Confession No. 2: About That Holiday Homework...

I am not a big fan of competition. I'm ridiculously competitive, but I abhor competition. Particularly when it's the high stakes, all-or-nothing kind of competition. So the VCE system? Not my gig.

For those of you who don't know, the VCE (Victorian Certificate of Education) is the system under which the final two years of high school are run in my state. At the end of the whole ordeal, we each get a score (referred to as an ATAR score) that determines which courses we're given entry into at a tertiary level.

The kicker? The entire system is bell curved. That means your ATAR score is entirely dependant on how everyone else in the state goes. Essentially, it's a giant competition. And a very high stakes one at that.

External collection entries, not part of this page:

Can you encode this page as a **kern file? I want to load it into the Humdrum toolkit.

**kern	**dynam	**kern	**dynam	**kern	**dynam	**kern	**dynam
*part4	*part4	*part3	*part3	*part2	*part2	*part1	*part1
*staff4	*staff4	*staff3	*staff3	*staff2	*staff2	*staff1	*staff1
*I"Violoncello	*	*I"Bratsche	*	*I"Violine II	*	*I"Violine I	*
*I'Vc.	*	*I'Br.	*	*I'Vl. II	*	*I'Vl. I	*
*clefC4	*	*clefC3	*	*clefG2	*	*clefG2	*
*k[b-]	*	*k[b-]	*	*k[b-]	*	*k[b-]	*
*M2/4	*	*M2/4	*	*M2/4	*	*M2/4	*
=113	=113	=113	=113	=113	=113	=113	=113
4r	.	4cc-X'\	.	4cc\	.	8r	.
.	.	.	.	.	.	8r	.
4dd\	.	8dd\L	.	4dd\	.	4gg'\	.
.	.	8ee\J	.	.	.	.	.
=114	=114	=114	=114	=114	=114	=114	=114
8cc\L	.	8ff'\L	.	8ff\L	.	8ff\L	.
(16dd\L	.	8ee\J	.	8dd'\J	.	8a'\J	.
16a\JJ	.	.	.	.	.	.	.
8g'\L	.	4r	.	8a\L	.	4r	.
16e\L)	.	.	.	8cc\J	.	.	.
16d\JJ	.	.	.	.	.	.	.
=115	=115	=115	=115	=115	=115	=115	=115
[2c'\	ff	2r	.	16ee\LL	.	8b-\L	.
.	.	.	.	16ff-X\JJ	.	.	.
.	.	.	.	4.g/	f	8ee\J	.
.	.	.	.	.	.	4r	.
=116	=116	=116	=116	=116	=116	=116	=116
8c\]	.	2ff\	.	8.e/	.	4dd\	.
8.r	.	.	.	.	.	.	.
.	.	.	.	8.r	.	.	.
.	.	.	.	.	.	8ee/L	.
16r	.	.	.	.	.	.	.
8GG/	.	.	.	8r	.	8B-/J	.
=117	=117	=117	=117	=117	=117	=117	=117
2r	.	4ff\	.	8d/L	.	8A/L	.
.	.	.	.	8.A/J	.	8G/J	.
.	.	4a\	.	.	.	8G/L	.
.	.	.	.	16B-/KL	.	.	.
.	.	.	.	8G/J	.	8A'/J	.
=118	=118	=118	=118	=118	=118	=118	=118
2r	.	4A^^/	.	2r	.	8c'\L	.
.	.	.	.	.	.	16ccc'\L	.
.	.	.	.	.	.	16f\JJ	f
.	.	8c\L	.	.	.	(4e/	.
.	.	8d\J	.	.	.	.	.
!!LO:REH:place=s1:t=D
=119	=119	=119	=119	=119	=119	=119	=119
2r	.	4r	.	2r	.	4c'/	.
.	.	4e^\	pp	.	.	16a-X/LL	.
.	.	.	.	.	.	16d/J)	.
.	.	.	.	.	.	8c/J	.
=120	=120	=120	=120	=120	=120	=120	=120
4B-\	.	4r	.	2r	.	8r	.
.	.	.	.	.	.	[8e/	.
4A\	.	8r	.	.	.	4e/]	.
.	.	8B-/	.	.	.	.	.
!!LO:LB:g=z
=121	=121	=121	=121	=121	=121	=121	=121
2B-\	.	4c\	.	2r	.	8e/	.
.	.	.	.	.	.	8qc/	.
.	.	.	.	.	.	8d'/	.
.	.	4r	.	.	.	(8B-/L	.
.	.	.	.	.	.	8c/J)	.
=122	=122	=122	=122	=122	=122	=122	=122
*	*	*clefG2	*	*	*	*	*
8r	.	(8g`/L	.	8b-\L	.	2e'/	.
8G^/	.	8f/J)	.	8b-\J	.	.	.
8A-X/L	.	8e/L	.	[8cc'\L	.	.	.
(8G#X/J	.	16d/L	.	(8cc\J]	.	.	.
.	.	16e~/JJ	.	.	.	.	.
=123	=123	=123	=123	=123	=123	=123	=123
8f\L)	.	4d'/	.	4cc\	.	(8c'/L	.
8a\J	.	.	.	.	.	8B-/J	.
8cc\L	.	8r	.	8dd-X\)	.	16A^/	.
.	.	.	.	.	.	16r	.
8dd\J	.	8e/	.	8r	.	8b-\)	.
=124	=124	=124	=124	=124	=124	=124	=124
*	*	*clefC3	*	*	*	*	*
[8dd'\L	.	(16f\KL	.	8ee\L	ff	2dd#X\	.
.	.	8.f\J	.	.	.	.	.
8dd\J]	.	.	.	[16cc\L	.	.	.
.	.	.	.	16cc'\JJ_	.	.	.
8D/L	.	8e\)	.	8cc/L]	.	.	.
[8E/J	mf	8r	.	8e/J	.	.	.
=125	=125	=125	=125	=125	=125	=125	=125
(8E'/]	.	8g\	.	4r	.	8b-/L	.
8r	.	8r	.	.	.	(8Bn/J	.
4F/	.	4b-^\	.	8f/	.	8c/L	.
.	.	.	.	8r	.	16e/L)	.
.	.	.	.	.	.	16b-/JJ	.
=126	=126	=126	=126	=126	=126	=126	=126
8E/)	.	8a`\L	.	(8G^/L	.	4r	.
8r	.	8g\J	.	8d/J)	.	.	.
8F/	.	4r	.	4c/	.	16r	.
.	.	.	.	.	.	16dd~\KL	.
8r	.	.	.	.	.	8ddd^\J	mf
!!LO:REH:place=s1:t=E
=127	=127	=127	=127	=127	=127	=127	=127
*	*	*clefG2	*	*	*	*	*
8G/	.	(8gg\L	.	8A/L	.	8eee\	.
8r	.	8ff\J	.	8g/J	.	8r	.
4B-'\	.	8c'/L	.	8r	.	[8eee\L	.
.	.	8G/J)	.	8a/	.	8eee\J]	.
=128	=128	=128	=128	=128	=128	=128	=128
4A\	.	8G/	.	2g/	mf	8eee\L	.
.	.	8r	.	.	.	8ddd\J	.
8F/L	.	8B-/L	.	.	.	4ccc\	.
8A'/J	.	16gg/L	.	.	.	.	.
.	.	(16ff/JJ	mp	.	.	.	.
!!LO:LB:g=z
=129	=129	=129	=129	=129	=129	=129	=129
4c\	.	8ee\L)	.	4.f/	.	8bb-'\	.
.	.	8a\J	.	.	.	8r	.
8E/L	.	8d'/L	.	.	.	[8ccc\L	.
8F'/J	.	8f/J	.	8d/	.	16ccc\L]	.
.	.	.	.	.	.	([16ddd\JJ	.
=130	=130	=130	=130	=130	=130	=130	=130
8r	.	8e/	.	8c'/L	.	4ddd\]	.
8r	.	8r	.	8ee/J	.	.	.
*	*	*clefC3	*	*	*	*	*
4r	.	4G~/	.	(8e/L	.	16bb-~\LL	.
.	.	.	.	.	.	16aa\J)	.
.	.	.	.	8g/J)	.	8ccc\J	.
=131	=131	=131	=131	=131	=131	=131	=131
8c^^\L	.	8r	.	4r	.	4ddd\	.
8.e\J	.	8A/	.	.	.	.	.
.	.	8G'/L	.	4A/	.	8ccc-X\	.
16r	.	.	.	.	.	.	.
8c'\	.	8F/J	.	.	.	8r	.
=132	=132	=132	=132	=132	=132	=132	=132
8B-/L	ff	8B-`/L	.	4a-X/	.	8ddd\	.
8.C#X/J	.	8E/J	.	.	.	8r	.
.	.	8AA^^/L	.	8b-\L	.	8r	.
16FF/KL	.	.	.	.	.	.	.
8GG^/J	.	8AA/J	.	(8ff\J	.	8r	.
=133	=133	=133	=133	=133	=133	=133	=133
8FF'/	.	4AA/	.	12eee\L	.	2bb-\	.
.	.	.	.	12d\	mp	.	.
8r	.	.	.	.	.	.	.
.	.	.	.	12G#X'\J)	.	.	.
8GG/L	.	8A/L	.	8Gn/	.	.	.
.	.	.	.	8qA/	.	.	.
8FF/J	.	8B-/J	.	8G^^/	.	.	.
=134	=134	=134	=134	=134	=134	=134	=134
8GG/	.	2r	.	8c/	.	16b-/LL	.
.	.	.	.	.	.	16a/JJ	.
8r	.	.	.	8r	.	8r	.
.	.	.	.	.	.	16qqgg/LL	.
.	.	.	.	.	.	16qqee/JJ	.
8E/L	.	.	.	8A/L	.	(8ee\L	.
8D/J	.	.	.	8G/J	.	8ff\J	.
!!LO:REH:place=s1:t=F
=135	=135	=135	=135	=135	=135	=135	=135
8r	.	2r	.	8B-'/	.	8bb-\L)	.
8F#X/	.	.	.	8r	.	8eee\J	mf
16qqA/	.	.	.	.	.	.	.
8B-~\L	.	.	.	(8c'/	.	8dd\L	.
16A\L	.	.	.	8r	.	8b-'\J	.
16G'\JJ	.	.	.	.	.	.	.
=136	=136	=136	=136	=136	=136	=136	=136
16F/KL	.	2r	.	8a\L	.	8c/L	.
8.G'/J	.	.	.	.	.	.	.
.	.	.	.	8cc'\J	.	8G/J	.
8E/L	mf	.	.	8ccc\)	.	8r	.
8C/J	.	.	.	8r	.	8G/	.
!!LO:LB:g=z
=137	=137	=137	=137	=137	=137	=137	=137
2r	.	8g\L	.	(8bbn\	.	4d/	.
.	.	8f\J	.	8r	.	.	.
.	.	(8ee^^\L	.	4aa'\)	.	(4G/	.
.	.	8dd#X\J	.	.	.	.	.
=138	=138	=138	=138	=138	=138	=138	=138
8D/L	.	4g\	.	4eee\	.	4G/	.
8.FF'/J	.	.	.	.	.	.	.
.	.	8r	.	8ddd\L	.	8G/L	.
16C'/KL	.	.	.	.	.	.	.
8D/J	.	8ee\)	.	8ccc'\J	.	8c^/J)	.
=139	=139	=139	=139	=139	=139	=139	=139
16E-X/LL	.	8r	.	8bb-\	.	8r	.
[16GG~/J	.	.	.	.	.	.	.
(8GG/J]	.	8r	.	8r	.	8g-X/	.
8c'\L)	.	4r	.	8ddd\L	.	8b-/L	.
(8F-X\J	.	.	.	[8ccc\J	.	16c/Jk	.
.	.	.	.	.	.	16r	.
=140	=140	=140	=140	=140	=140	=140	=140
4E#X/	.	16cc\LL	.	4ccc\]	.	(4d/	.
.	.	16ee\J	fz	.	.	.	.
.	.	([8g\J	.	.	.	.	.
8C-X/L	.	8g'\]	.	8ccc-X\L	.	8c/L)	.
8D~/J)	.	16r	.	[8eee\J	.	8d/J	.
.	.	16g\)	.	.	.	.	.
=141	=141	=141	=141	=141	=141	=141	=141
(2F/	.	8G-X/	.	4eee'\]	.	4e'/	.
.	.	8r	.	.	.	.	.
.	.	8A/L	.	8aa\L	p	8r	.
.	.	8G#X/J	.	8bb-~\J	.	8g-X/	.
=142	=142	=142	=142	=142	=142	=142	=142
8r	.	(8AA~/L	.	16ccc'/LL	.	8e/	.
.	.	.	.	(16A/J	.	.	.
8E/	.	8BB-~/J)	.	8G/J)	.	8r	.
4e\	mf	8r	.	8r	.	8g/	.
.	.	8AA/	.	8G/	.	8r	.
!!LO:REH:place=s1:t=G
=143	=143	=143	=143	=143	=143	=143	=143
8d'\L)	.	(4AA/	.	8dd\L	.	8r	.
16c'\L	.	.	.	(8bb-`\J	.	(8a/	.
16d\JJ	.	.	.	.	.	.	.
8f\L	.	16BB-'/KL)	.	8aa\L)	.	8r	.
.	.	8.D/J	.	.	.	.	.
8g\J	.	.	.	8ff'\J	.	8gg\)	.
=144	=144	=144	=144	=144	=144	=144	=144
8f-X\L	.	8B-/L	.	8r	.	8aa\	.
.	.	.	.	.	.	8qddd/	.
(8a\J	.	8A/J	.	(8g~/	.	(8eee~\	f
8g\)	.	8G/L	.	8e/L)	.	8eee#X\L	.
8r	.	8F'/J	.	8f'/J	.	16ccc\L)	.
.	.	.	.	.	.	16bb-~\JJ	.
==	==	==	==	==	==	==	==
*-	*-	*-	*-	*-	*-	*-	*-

So, to put it mildly, I am finding the whole situation more than a little difficult.

Which leads to some... questionable decision making.

Confession time: I haven't touched any of my holiday homework yet.

The questionable decision making is as follows; for some reason, my thought process upon being faced with compulsory and important competition is that if I just don't try, it's okay when I fail.

Basically, my line of thinking is that it's much worse to try hard and do poorly than it is to just not bother and crash and burn. If I expect a low result because I give it minimum effort, it's okay!

Which would be fine, if I actually followed that line of thinking through. Instead, I think that right up until the night before everything is due, when I suddenly panic and rush to finish everything because "oh my God I need the best marks possible!"

It tends to run in circles.

So here's my question(s): am I the only one who does this? Can I stop doing it? If I make a commitment, here and now, to do my homework the minute I get it, will I stick to it?

Answer: probably not. Realistically, I still have a life. I still have a job and dance and sometimes I just want to come home and watch Friends and eat ice cream after I've had a crappy day. But to get where I want to be, I need to break this particular line of thinking.

I need to be less afraid of failure.

This isn't going to happen overnight. In fact, it will probably be an issue I face all my life. But I've been afraid of many things before, and I've conquered all of them. There's only one way to do it; face it.

So really, my commitment isn't to do every piece of homework as soon as I get it (which is just unfeasible). My commitment is, instead, to deconstructing the idea that if I just don't try, it's okay when I fail. My commitment is to face my fear of failure. My commitment is to learn from my mistakes.

Hopefully, it's a commitment I can follow through on.